NEW: Travis McMichael's legal team plans news conference 

In the months before the Feb. 23 shooting death of Ahmaud Arbery, residents in the Satilla Shores neighborhood outside Brunswick reported thefts, trespassing and activity they deemed suspicious to police and posted to the neighborhood’s Facebook page and Nextdoor account a description of a man who’d been entering a home under construction, according to police records. Some of the social media posts included security camera footage of the man inside the house, records said.

On the night of Feb. 11, Travis McMichael was driving his red pickup truck past the construction site when he spotted someone he deemed suspicious, according to audio of a 911 call obtained by The Atlanta Journal-Constitution.

“I was leaving the neighborhood and I just caught a guy running into a house being built,” McMichael told the dispatcher. “When I turned around, he took off running into the house.”

McMichael, 34, and his father, Gregory McMichael, 64 are charged with felony murder and aggravated assault in the fatal shooting that occurred 12 days later.

Arbery, who was 25, liked to jog in the neighborhood, his family has said. Security camera footage recorded the day of the shooting shows a person believed to be Arbery entering the construction site and leaving minutes before the encounter with the McMichaels that left Arbery dead.

“Our office has reviewed the surveillance video which appears to show a person, believed to be Ahmaud Arbery, entering a property under construction,” a statement from the legal team representing his family said after the clip was made public. “This video is consistent with the evidence already known to us. Ahmaud Arbery was out for a jog. He stopped by a property under construction where he engaged in no illegal activity and remained for only a brief period.”

During the Feb. 11 call to 911, Travis McMichael told the dispatcher he’d seen a man at the construction site and was backing up his truck to check on things.

“I’ve never seen this guy before in the neighborhood,” he said. He was breathing heavily during the call; the dispatcher asked if was okay.
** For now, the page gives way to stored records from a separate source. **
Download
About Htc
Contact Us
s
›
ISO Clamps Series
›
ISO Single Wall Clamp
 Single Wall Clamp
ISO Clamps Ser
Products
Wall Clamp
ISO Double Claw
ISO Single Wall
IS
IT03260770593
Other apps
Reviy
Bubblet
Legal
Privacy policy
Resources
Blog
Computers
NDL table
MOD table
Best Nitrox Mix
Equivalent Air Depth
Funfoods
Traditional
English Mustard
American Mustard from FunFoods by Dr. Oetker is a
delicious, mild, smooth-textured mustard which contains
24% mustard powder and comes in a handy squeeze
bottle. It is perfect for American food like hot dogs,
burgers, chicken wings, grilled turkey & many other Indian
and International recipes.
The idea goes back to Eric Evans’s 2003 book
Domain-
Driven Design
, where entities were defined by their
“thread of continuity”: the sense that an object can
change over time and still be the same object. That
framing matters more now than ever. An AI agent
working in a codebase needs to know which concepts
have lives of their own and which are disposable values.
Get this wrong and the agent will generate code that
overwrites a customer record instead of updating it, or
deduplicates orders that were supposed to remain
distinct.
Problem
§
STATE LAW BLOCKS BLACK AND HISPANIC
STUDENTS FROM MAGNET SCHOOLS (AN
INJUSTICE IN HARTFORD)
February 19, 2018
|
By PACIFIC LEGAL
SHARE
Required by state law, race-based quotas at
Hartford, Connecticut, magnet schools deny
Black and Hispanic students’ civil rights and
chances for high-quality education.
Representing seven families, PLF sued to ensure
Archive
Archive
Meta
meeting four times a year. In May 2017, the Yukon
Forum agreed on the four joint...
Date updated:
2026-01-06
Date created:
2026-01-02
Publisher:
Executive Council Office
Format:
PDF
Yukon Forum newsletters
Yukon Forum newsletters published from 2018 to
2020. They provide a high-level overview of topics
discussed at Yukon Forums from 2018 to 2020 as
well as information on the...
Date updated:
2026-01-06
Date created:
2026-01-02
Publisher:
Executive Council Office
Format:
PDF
“Yeah, it just startled me,” McMichael responded. “When I turned around and saw him and backed up, he reached into his pocket and ran into the house. So I don’t know if he’s armed or not. But he looked like he was acting like he was.”

McMichael told the dispatcher that he was in his truck, across the street from the construction site, while as many as four neighbors were out looking for the man. Neighbor Diego Perez said he was armed when he left his home and walked up Satilla Drive that night. Gregory McMichael joined the search and also was armed, Perez said.

The 911 call, placed at 7:27 p.m., summoned police to the construction site on Satilla Drive.

“We’ve been having a lot of burglaries and break-ins around here lately,” Travis McMichael told the dispatcher, adding that his gun had been stolen from his truck in January. His home is a few doors down from the one under construction.

He described the man as having short hair and standing about 6 feet tall, wearing red shorts and a white shirt.

The police report from the Feb. 11 incident said the owner of the home under construction, Larry English, had an ongoing issue with trespassing on the property. The report said English lived nearly two hours away but he had installed security cameras that alerted him whenever someone entered the home. The report of the person in the security camera footage described a black man of slender build, standing about 6 feet tall.

English’s security cameras pinged his phone the night Travis McMichael dialed 911. Security camera footage shows someone walking through the house and looking around. English said nothing was taken from the home.

Arbery was black. The McMichaels are white. The incident has drawn national attention and local action including several recent rallies in Brunswick. A number of groups including ACLU-Georgia, Black Voters Matter, the Rainbow Push Coalition and the Georgia NAACP have joined to support the JustGeorgia Coalition, which plans a Saturday caravan from Atlanta to Brunswick for a 2 p.m. gathering at the Glynn County Courthouse.

“We find comfort in knowing that justice-seeking people all over Georgia believe that we have the will and resources to demand safety for all communities,” Southern Center for Human Rights Attorney Tiffany Williams Roberts, co-organizer of JustGeorgia, said in a statement. “Through working collaboratively we can address the criminalization of black communities that ultimately caused Ahmaud Arbery to be killed.”